Synthesis and Radiation Damage of Vacancy-Ordered Double Perovskites, ((NH4)(1-x)FAx)2SnBr6

Degradation studies of the ASnX3 perovskites to the A2SnX6 vacancy-ordered double perovskite form have been well researched, but little is known about how A2SnX6 compounds degrade. In this work, a new double perovskite, FA2SnBr6 (FA = CH(NH2)2), was synthesised and characterised using X-ray diffraction (XRD) and X-ray photoelectron spectroscopy (XPS). FA2SnBr6 was found to crystallise in the P21/n monoclinic space group and showed the ability to form single-phase, solid solutions with another double perovskite (NH4)2SnBr6. Solid solutions of ((NH4)(1-x)FAx)2SnBr6, where x = 0.03, 0.04, 0.06, 0.09, were produced. X-ray radiation damage was investigated for ((NH4)(1-x)FAx)2SnBr6, where x = 0, 0.03, 0.09, 1, to qualitatively and quantitatively uncover degradation mechanisms. Correlation analysis, a new statistical analytical method for X-ray photoelectron spectra, was used to fortify peak fitting models.
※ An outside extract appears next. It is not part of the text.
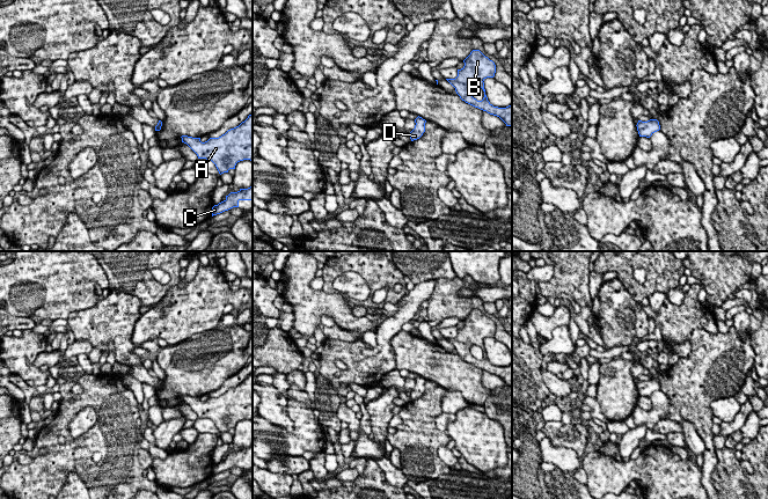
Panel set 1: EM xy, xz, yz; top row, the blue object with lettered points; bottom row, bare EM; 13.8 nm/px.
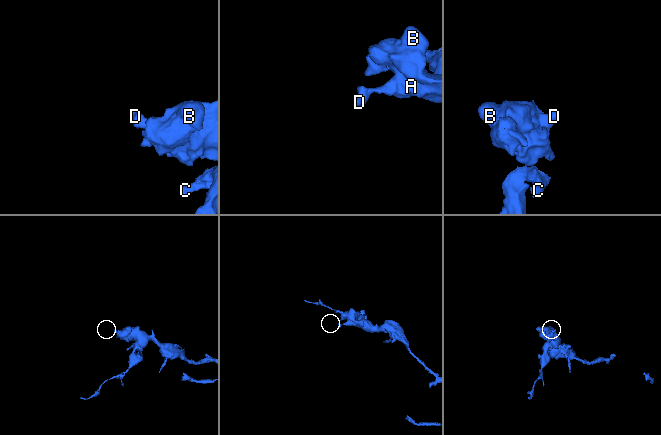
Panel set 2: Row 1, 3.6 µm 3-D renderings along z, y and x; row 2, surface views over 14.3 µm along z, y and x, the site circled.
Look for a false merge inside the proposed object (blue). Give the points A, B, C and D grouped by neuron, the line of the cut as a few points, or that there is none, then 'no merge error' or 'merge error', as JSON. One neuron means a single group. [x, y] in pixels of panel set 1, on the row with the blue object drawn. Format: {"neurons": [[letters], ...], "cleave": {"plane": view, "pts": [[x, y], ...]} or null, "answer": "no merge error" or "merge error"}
{"neurons": [["A", "B", "C", "D"]], "cleave": null, "answer": "no merge error"}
Comparing shifts in binding energies and relative atomic quantities between two elements constructs phase models from different spectral environments to understand the degradation of these compounds. In each radiation damage experiment, great consideration must be taken to combine the chemistry of the system and the physical process of photoelectron emission with the quantitative phase models formed. Overall, the presence of ammonium in the double perovskite enhances the stability of the compound to X-ray irradiation.